Il boomerang nel lungo periodo

In realtà, il problema è più complesso. L’inflazione è un male per l’economia. Essa si traduce in perdita del potere d’acquisto e aumento delle disparità sociali. In altre parole, con il tempo le famiglie si ritrovano obbligate a tagliare i consumi non strettamente necessari. La minore domanda riduce l’offerta, cioè proprio il PIL. In questi mesi, poi, sta accadendo anche che le imprese stiano riducendo la produzione per l’impossibilità di tenere testa al boom dei costi delle bollette. In effetti, l’inflazione importata è la peggiore di tutte, perché non deriva dal dinamismo dei consumi interni, bensì da shock esterni, come i rincari delle materie prime. Dunque, un peso sia per le imprese che per i consumatori.

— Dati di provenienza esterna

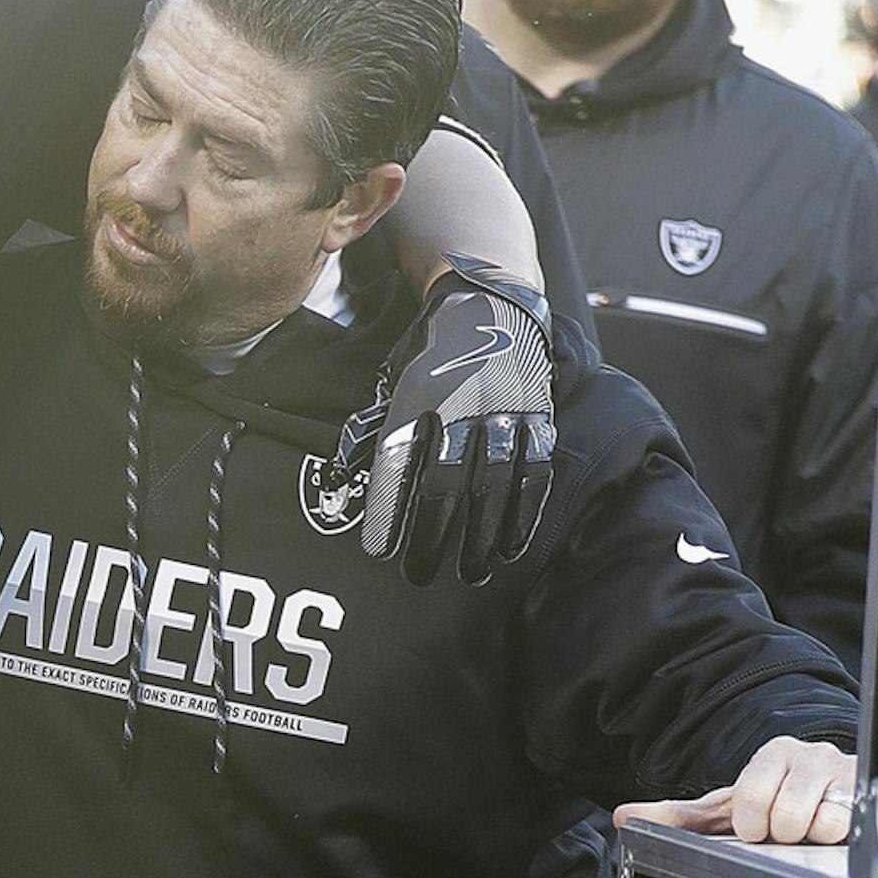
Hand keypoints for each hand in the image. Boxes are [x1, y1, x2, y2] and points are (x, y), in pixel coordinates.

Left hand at [357, 267, 555, 585]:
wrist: (491, 301)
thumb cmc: (433, 351)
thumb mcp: (395, 377)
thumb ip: (374, 426)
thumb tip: (339, 476)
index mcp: (418, 395)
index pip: (397, 461)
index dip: (387, 509)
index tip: (377, 551)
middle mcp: (463, 404)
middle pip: (444, 483)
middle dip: (431, 535)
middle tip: (417, 576)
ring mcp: (504, 410)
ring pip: (492, 484)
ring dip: (480, 535)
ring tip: (469, 573)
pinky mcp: (537, 415)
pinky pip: (534, 471)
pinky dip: (523, 512)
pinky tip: (510, 546)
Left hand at [617, 739, 856, 846]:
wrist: (830, 793)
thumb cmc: (776, 801)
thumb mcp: (728, 809)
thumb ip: (680, 816)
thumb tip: (625, 816)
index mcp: (772, 755)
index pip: (748, 798)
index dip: (749, 824)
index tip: (753, 828)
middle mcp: (809, 757)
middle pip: (784, 816)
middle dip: (778, 834)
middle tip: (780, 832)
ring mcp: (841, 774)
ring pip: (819, 822)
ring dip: (807, 838)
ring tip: (805, 832)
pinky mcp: (864, 793)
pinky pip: (847, 827)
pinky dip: (834, 839)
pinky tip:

Questo significa che l’inflazione con il tempo finisce con il comprimere la crescita economica, cioè il PIL reale. Probabile che il PIL nominale stesso ne risulti depresso, per cui il rapporto debito/PIL non se ne gioverebbe più di tanto. Al contrario, i problemi che l’alta inflazione provoca rischiano di creare le condizioni negative per la risalita del rapporto medesimo. Ad esempio, non è detto che i governi si rivelino capaci di tenere a bada la spesa pubblica. Il malcontento popolare per il carovita potrebbe spingerli ad aumentarla, specie a fronte dell’illusione che il gettito sarà certamente maggiore. Non è casuale neppure che generalmente inflazione e deficit si tengano spesso assieme, perché la prima finanzia la seconda e la seconda richiede la prima. Un abbraccio mortale, che ci rievoca quanto accaduto meno di un secolo fa, con le conseguenze devastanti per le successive generazioni.